The IMF noted that risks to the Gambia’s outlook stem primarily from legacy issues, including a possible resurgence of political instability, rising public debt and debt service ratios, and lack of control over external debt accumulation, including by state-owned enterprises (SOEs).

It added: “Mitigating these risks will require implementation of the MTEFF and the MTDS, alongside critical SOE reforms to strengthen their governance and enhance their operational efficiency and transparency. The recent completion of the prior action paving the way for the commencement of special audits of key SOEs was a critical milestone in this regard. The authorities are also amending the legal framework of the central bank to strengthen its operational autonomy and to support healthy financial intermediation and inclusion.

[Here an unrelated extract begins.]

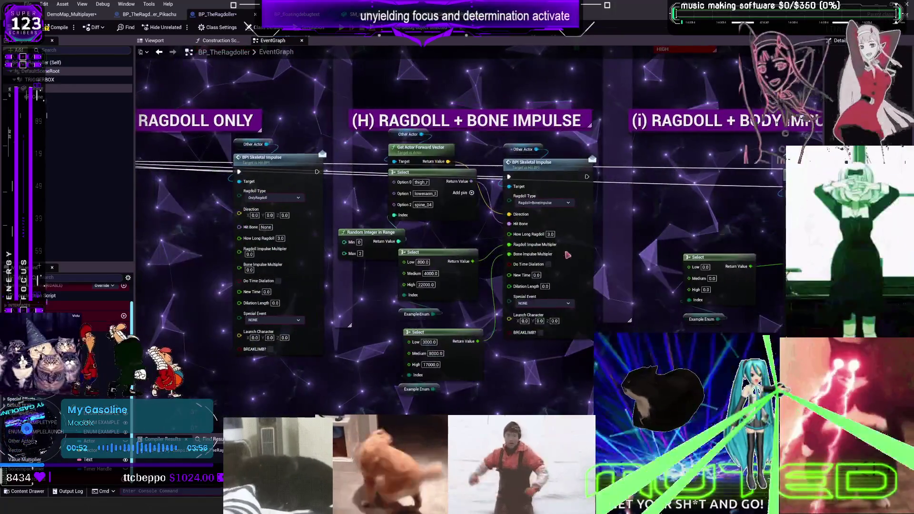
drag(441, 143, 396, 228)
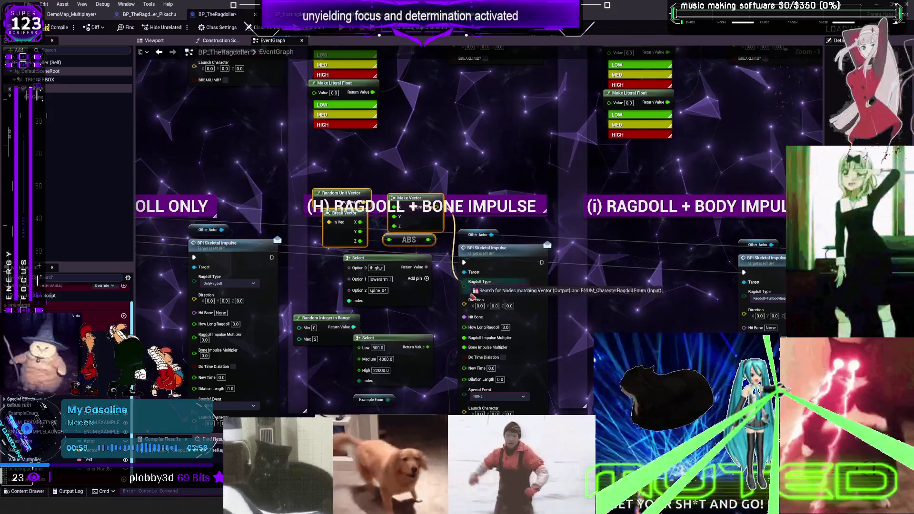
drag(762, 268, 438, 214)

“The Gambia embarked on far-reaching economic reforms following its peaceful democratic transition in 2017. The current supportive political environment, ongoing democratic transition and gains in political and economic inclusion have been confidence-enhancing, helping to engender significant international goodwill. As a result, development partners pledged over US$1.5 billion at the recent Brussels conference held in support of The Gambia’s 2018–21 National Development Plan (NDP).

“Economic recovery is well underway and the outlook is favorable, albeit contingent on continued adherence to the policy reform agenda. The pickup in growth in 2017 to an estimated 3.5 percent from 2.2 percent in 2016 was underpinned by a recovery of agriculture following improved weather conditions, a rebound in tourism, increased trade over improved relations with neighboring Senegal, and renewed foreign direct investment.

“Fiscal consolidation and significant external financial support helped to improve the external position, stabilize the domestic currency, and spur a steady decline in consumer price inflation from 8.8 percent (year-on-year) at end-January 2017 to 6.6 percent at end-April 2018. Gross international reserves increased from 1.4 months of next year’s projected imports at end-2016 to about 2.8 months at end-2017. With the government’s reduced domestic borrowing, private sector credit grew by 13.8 percent (year on year) at end-April 2018, reversing its earlier declining trend. Continued strengthening of risk-based supervision and a greater willingness to act on early signs of asset quality problems by the central bank will help further to underpin financial stability.

“Implementation of the SMP remains broadly satisfactory. All-but-one indicative quantitative targets through end-March 2018 were met and most structural benchmarks were implemented. Although the continuous target on nonconcessional borrowing was breached at end-2017 by a substantial margin, corrective measures are now in place to prevent a future reoccurrence.”